> DOCUMENT TEXT
------------
Romance: the Quicksand of Adulthood

“I always thought that quicksand was going to be a much bigger problem than it turned out to be. Because if you watch cartoons, quicksand is like the third biggest thing you have to worry about in adult life…” is part of John Mulaney’s intro in his comedy special New in Town.

For me, romance is what my childhood and adolescence billed as one of the most essential aspects of an adult life. According to all the media I consumed, romance was a crucial, critical, life-changing, recurring phenomenon. Since as a hormonal teen you’re already obsessing about your dating life or non-dating life, the external reinforcement of this fixation doesn’t help.

I voraciously read the entirety of the church’s library, which as any other church-going woman knows, is dedicated to Christian couples finding love. Sure, they find God along the way, but the plot ends with romantic culmination. God’s part of the journey, sure, but romantic fulfillment is the happily ever after God promises, or whatever.

Maybe it would have been different if outside my fictional favorites this concept hadn’t been reinforced by friends and adults throughout these years. It’s a concept we (as a culture) start enforcing at a very young age. Pairing toddlers up as “boyfriend and girlfriend”, teasing girls about cooties, asking pre-teens who their boyfriends or girlfriends are, obsessing over when you’ll get your first kiss, the fear of looking like a loser if you don’t have a boyfriend or girlfriend.
------------
According to the essay on romance, which comedy special opens with John Mulaney's remark about quicksand? The lines after this point are separate material with no connection to the essay on romance.

> RAW DATA
------------
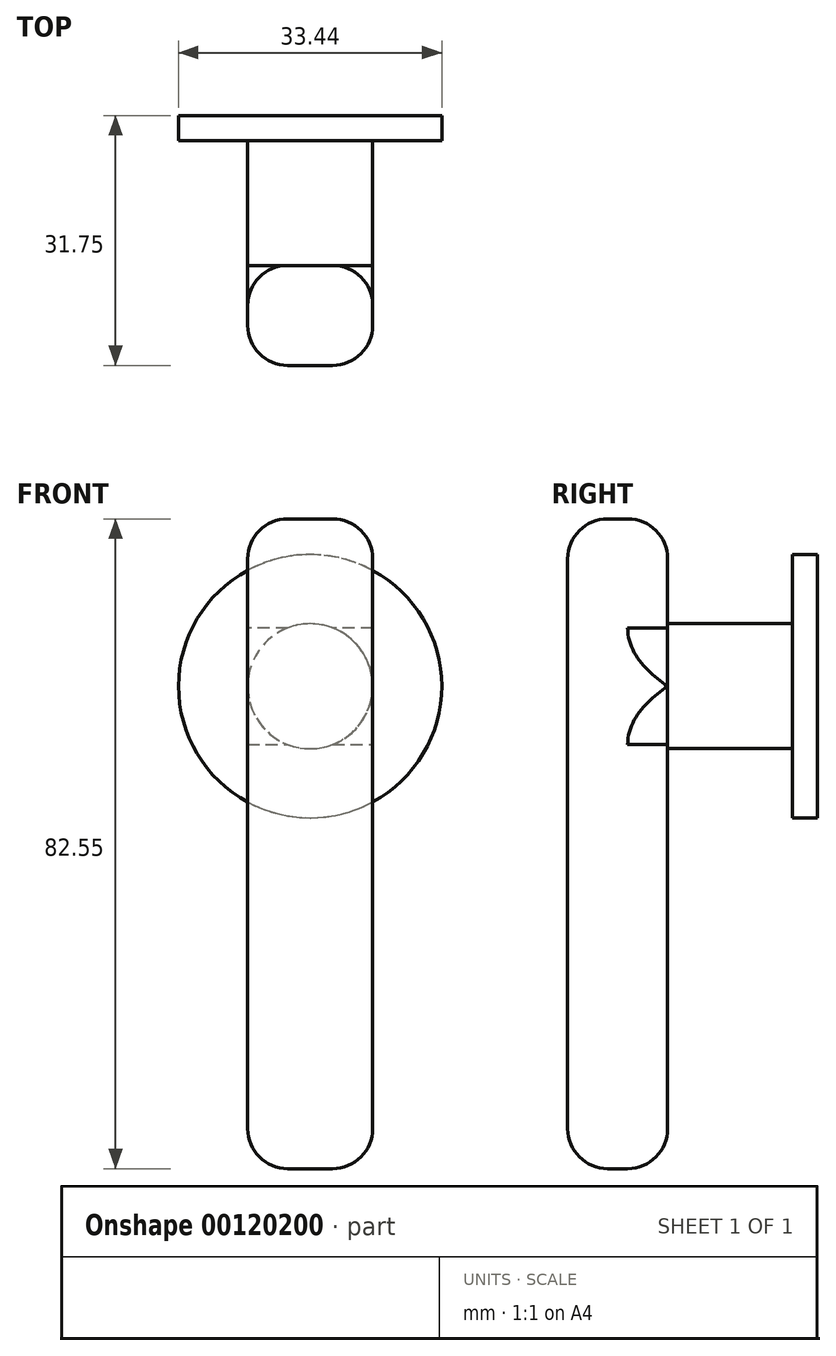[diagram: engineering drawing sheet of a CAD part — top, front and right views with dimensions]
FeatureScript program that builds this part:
------------
> SOLUTION FOR THIS TASK
New in Town